Almost every product conversation that I had during the 4 days of RSA began with AI. 4 years ago, AI was an upcoming technology with demonstrated use cases. Today it is as much a reality as wireless calling. There is no doubt that Artificial Intelligence is the new frontier for security. It elevates both offense & defense capabilities to a whole new level. It is clear that in today’s security operations, you cannot take .404 rifle to the fight where the adversary brings a bazooka. Complex threats generated at a machine scale will require AI to detect & prevent them at the gate. The scale at which innovation is happening in security operations and AI being built into security products is transformative. I was mighty impressed by some of the organisations which are leading the space here and am hopeful for the future.

Bottomline: The divide between product marketing and implementation of AI for efficient security operations continues to lessen year on year. With the advancements in generative AI giving the required firepower, security companies now have a powerful tool for their next phase of product development & evolution.

4.?????Vendor Consolidation: Will it or won’t it happen?

This is a touchy topic & has different nuances and layers to it. I will still attempt to cover it here because this is another repetitive term I came across in my meetings with various companies. Many security organisations are dabbling in different areas of security, justifying the costs to the board using the 2 words: “Vendor Consolidation”. It is a belief that, end user organisations will consolidate their security vendor base across end points, network, applications & cloud because it is easier to manage them.

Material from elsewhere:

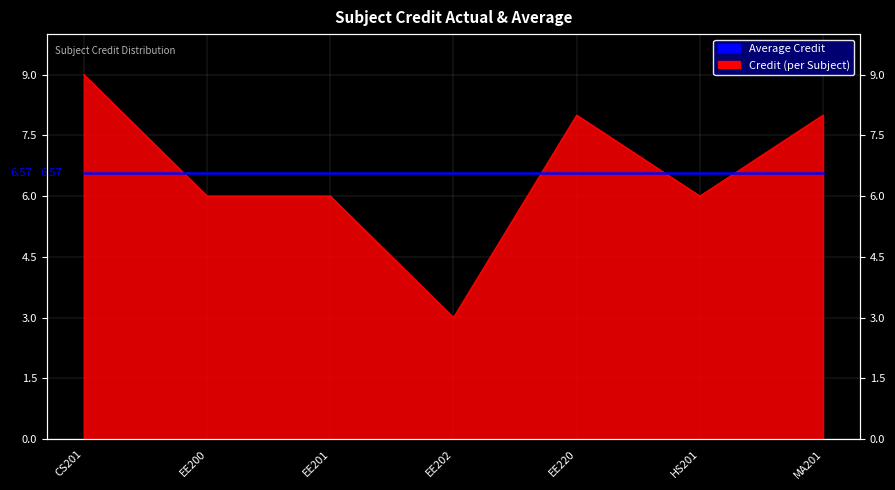

What position from the left is EE202?

4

I beg to differ here. If ever there was a domain where the adage- “one size fits all” fails spectacularly it is security. End user organisations will have their own business sensitivity, sectoral differences and needs to adopt different types of cybersecurity capabilities. Since the security industry itself is evolving at a breakneck speed, it is almost impossible for a select few vendors to dominate the entire value chain of security. There is room for multiple players in the market with niche capabilities as the size of the market keeps growing. End user organisations will continue to prioritise their interest and will adopt the solutions that make their security team’s life easier & increase productivity, even with varied & often competing vendors.

Bottom line: As long as the security companies keep their eye on the prize without getting ahead of themselves, there is always a potential market opportunity for them to win. In the long run, a better product will see a greater adoption in the market.

Thanks Toph Whitmore for the click.

It’s just been a week since RSA 2023 and I can’t wait to see what’s new in RSA 2024.

What new trends did you see? As always, your feedback is welcome and appreciated.